A person simply ask questions like “Is there profanity in this story?” or “Do people kill each other in this story?”
The context doesn’t matter to this view, it’s simply whether difficult material exists in the story or not.
Micro view is great in that most people easily understand it. They just have to answer a series of “yes” or “no” questions about the story.
Using micro views, people can easily figure out how much difficult material is in the story in an objective way.
Using this view, people can easily figure out how much difficult material is in the story in an objective way.
However, this view doesn’t pay attention to context. It tells you whether the story contains difficult material, but not how it’s used.
This can create problems since sometimes stories show difficult material in a way that could be acceptable or necessary.
For example, the 2016 movie A United Kingdom has a sex scene, but it shows a young couple on their wedding night.
The couple stay married, never cheating on each other and even staying together despite extreme obstacles.
So, the wedding night scene is sexual, but not immoral. It simply shows that the main characters are a loving couple.
In this case, a micro viewpoint doesn’t give enough information to determine whether the story had immoral or unnecessary content.
2. Macro View
Macro (meaning “very large”) view focuses on how difficult material fits the overall story.
Here, the question isn’t so much whether the story has difficult material as much as what role it plays in the story, what events it sets in motion.
If the story includes difficult material, macro view asks whether it needed to be there for the rest of the story to work.
For example, if a story needs to end with a woman pregnant with a prophesied child, the woman needs to have sex at some point in the story.
People using macro views recognizes this action had to happen for the story to work, although they can certainly debate whether writers should have shown the scene differently.
Macro view’s strength is it recognizes context changes things.
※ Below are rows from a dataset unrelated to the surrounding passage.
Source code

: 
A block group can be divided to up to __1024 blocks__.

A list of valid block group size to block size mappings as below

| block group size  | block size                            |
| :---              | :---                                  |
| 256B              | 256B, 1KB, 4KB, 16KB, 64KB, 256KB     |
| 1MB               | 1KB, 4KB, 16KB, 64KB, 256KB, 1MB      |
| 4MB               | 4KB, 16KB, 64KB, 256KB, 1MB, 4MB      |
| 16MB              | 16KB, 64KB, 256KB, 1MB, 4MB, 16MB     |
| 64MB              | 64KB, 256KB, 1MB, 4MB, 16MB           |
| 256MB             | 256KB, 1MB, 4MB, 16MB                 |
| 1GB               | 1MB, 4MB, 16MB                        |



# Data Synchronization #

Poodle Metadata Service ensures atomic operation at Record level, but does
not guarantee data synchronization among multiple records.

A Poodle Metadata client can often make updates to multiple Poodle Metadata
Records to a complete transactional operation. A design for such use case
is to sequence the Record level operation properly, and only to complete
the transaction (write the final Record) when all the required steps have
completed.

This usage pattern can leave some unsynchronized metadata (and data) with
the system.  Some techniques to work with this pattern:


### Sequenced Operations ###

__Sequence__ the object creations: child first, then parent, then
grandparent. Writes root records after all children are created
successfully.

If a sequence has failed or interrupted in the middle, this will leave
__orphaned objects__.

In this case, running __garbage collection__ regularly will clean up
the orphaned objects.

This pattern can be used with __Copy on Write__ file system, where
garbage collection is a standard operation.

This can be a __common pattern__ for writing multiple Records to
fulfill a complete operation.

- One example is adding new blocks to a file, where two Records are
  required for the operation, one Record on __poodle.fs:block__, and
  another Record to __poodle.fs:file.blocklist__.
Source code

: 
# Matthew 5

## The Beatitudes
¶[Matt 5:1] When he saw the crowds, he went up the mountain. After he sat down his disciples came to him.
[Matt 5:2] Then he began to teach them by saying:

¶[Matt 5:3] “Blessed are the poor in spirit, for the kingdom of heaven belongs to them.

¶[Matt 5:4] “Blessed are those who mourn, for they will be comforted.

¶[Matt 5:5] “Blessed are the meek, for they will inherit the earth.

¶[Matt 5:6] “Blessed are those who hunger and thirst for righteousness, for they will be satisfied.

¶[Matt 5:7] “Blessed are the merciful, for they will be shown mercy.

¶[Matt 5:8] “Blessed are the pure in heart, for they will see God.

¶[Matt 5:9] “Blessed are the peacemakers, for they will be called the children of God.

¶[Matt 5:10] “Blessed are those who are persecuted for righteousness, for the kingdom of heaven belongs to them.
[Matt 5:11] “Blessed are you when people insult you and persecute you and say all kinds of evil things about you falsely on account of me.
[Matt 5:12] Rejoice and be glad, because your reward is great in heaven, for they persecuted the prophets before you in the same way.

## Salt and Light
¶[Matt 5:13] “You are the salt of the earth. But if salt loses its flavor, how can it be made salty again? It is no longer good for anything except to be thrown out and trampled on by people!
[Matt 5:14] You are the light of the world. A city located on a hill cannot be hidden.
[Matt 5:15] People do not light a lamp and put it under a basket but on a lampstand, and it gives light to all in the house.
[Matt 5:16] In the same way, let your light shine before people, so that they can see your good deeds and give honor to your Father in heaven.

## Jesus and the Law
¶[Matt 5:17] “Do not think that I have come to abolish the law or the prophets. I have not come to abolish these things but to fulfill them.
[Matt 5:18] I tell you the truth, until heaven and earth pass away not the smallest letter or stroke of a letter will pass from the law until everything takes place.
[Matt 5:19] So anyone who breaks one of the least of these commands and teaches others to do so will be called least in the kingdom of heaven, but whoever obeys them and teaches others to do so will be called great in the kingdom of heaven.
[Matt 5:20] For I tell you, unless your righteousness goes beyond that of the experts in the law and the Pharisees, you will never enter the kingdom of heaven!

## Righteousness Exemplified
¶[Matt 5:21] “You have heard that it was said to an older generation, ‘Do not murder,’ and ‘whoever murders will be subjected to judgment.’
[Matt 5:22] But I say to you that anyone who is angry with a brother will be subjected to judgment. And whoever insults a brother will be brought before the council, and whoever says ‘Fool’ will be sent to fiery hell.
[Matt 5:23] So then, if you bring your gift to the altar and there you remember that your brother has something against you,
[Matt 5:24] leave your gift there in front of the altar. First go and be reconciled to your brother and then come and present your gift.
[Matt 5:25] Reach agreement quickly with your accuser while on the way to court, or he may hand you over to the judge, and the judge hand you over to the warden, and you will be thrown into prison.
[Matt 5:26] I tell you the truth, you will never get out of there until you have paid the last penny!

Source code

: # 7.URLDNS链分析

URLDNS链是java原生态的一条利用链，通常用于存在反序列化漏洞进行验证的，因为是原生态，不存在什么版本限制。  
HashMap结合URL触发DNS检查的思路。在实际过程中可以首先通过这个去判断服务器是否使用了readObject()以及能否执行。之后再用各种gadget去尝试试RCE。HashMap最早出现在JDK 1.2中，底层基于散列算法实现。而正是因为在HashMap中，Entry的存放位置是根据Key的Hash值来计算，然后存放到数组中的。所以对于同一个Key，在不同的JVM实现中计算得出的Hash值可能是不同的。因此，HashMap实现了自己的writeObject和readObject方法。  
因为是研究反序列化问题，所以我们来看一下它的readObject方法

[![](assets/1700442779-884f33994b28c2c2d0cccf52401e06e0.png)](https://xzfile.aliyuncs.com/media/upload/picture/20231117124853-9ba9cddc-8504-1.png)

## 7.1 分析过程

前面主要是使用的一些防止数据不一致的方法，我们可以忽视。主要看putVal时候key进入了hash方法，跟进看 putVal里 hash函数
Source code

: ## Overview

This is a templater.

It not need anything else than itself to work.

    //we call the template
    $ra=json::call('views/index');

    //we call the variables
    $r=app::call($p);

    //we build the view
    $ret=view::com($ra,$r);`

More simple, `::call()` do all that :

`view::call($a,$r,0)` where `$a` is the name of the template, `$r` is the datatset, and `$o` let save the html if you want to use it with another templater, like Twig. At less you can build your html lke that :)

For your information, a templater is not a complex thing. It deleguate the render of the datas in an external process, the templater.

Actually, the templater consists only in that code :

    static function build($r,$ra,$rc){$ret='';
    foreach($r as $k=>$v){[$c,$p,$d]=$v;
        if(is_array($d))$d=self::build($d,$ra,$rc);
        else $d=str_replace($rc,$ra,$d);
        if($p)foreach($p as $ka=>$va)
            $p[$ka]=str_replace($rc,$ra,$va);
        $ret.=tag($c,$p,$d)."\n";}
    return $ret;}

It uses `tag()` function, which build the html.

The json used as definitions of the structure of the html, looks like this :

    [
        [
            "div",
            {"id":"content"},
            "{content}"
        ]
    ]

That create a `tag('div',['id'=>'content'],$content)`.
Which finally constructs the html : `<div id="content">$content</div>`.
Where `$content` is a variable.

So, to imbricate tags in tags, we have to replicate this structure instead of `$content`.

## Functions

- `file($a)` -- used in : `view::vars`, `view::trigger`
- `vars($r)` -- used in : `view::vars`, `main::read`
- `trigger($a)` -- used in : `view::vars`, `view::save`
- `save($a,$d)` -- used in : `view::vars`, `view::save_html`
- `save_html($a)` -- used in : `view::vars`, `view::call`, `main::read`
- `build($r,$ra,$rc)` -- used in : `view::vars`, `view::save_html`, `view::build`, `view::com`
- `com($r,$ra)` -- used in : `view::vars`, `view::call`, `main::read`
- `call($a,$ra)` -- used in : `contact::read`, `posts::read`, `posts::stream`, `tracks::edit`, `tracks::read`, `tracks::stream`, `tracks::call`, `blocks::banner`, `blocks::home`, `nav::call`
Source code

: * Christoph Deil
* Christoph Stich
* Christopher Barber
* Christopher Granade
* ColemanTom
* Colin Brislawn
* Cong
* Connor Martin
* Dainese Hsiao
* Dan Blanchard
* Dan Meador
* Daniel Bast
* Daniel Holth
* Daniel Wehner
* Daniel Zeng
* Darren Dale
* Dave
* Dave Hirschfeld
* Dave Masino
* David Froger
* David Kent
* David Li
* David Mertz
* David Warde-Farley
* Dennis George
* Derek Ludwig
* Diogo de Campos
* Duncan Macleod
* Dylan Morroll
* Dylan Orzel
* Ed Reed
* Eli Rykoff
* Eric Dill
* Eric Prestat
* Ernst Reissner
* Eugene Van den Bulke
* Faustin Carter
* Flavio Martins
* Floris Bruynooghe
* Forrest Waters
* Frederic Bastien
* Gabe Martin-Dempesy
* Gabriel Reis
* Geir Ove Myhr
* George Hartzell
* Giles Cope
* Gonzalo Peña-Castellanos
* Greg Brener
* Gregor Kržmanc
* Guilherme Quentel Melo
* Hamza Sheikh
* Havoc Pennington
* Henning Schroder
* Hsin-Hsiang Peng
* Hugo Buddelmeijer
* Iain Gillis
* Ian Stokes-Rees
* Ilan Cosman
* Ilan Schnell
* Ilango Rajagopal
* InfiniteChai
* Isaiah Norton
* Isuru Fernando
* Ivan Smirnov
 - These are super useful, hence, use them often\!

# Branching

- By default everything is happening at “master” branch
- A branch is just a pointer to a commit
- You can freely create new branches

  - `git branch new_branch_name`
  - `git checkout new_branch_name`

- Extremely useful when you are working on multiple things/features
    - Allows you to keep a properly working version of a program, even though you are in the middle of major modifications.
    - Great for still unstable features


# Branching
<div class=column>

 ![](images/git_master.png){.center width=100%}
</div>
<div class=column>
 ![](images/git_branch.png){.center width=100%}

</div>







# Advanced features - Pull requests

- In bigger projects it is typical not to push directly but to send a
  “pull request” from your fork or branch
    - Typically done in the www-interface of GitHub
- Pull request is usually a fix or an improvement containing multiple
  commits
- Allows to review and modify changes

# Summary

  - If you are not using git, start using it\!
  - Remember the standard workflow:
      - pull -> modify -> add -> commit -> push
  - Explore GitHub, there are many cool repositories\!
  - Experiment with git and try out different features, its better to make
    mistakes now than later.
This view understands that depending on what story writers decide to create, they may need to include some difficult material for the story to work.
However, it’s not always easy to tell what the big picture is.
Sometimes a story doesn’t give people black-and-white answers about who they should root for or what the overall point is, which makes it hard to tell whether the story praises or just includes difficult material.
For example, the 1991 movie Silence of the Lambs introduces the audience to Hannibal Lecter, a man who’s pretty much descended as far into evil as someone can go.
Based on his crimes and the way people describe him, the audience expects this character to be subhuman, somehow degraded by his actions.
Instead, once Lecter appears onscreen, viewers discover he’s a healthy-looking man (his diet apparently hasn’t caused any medical problems), clearly smart and eloquent (his actions haven’t degraded his brain either).
Some people (such as reviewer Jonathon Rosenbaum) argue that a character like Lecter glorifies evil, especially since he counsels and mentors the movie’s hero.
Others (such as reviewer Steven D. Greydanus) argue that Lecter just shows how mysterious evil can be, that it’s not always something we can simply pass of as behavioral problems.
In this case, finding the macro view boils down to who can make the best argument, not qualitative facts or ideas we can all agree on.
Neither a pure micro nor a pure macro view really gives people enough information to decide if some stories have too much or necessary difficult material.
A better option is to use a mixture of both views, and consider which one helps more in different situations.
For example, if you’re reviewing films for a family-friendly movie website, you’ll likely rely more on a micro view, since you’re writing for viewers who want to know all the difficult material before watching a film.
If you’re talking about to horror fans about Stephen King films, you’ll probably rely more on a macro view, since you’re mostly talking to people who are okay with difficult material.
Understand both views and find a balance that works for you.